Observed Onboard: The $499 Bubble Bath

December 17, 2013 | By | 6 Comments

Here’s a new level of cruising decadence: $499 for a bath.
OK, this is the top offering on Norwegian Cruise Line’s new Bath Butler menu, whereby a butler runs the bath and provides a bottle of Dom Perignon and sturgeon caviar for the guest to savor while they soak. But seriously? For $499, I would expect to be bathing in Dom Perignon as well as drinking it. And for the butler to offer a free back-scrubbing service.
Norwegian’s new Bath Butler service is available to guests staying in suites across the fleet. There are seven different baths, each inspired by a location in which the ship sails (Mexico, Hawaii and so on) and each coming with its own themed cocktail. Essentially, the butler will run the bath, add some bubbles or oil and bring the cocktail. The $499 Mediterranean Soak aside, the other baths all cost $99 (apart from one for kids, at $49, with a smoothie instead of a cocktail).
Having a butler prepare your bath does make you feel pampered, it’s true. I stayed in a luxurious ski chalet once where the butler prepared a log fire in the fireplace, lit candles all around the bathroom, scattered rose petals in the water and produced the perfect gin and tonic on a tray. There was no charge for that, either. Nor is there in the top suites on Silversea Cruises, which also has hot and cold running butlers to draw the perfect bath for high-spending guests.
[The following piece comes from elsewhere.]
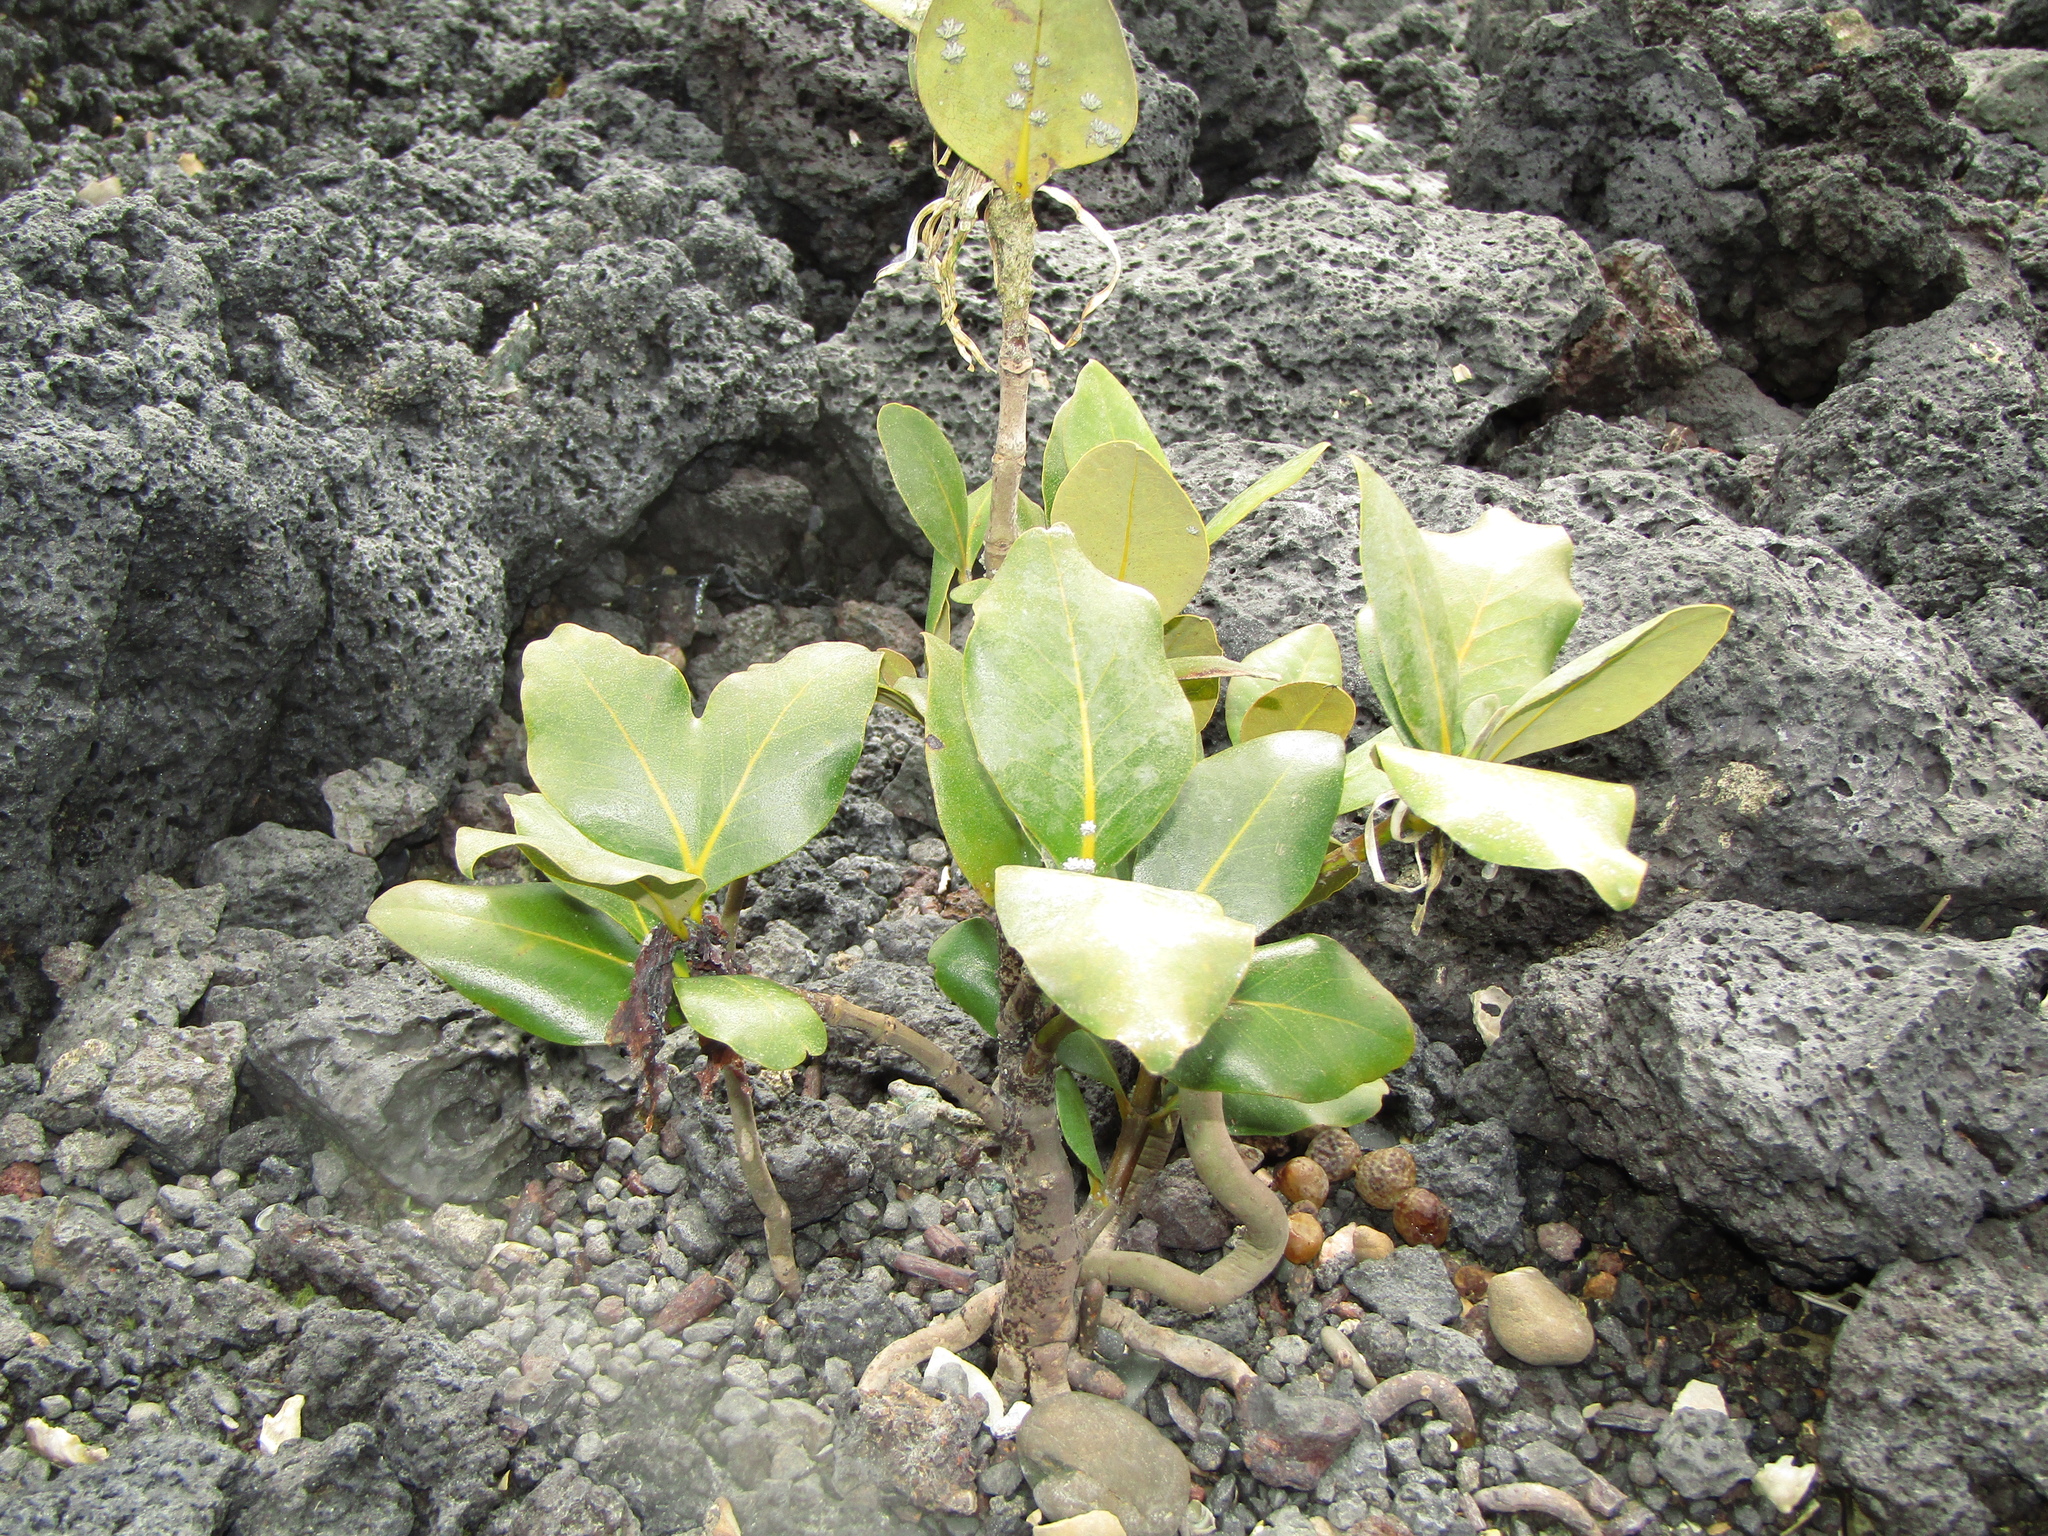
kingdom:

Frankly, when you’ve shelled out for a suite, do you really expect to pay even more to have someone run you a bath?
And I do see some limitations of a butler-bath on a cruise ship when there’s $99 at stake. First, you can’t have candles unless they’re electronic ones (they’re a fire hazard at sea). Second, given the relatively small space on a ship, even in a suite, do you really want the butler hanging around the bathroom fiddling with the water temperature while you’re trying to get into your bathrobe with dignity? And third, you could actually create this ambience yourself with a little bit of planning. Just pack your favorite bubble bath, order a cocktail or two on room service and, er, once it’s arrived, run the bath. Bingo! All yours for the cost of the cocktail.
The idea of the Bath Butler service sounds appealing and the offerings are dressed up in poetic language. The Hawaiian Bloom, for example, is ‘a plumeria (frangipani) milk bath with floating flowers accompanied by a coconut kiwi pineapple splash prepared with Bacardi Rock Coconut, pineapple juice, lemon lime soda with chunks of fresh pineapple and kiwi’.
But basically, it’s just a bubble bath and a fruity cocktail and another opportunity for a cruise line to gouge money from the gullible.
Or are we being harsh? Would you pay $499 for a bath? Let us know below.

    Comments

    6 Responses to “Observed Onboard: The $499 Bubble Bath”

    1. Susan Gordon
      December 17th, 2013 @ 2:59 pm

      I work to hard for my money to give the rich people more then they already have.Maybe they should share there money with me!

    2. Pat Startek
      December 17th, 2013 @ 3:18 pm

      Who in their right mind would be gouged like this? Not a chance would I pay this fee. In fact, if this is a sample of Norwegian’s treatment of customers, I will stick with Celebrity and RCCL.

    3. Brian
      December 17th, 2013 @ 4:26 pm

      Obviously the cruise line is constantly seeking “creative revenue sources,” that is, another way to soak you (pun definitely intended and unashamedly delivered).

    4. Anne
      December 18th, 2013 @ 2:04 pm

      absolutely not!

    5. Nancy
      December 18th, 2013 @ 4:19 pm

      No way would I pay for it. However, got sick on Regent once, and my room steward drew my bath, and while I was soaking, went and got me some hot soup and tea which was waiting for me when I got out of the tub. Didn’t cost me a penny extra. Regent is great – – things like that are really already include. Also, Oceania will do similar things, but haven’t asked about a bath yet. Maybe I will in February.

    6. JA
      December 18th, 2013 @ 7:22 pm

      An absolute waste of money. I guess I work too hard to flush my money down the drain.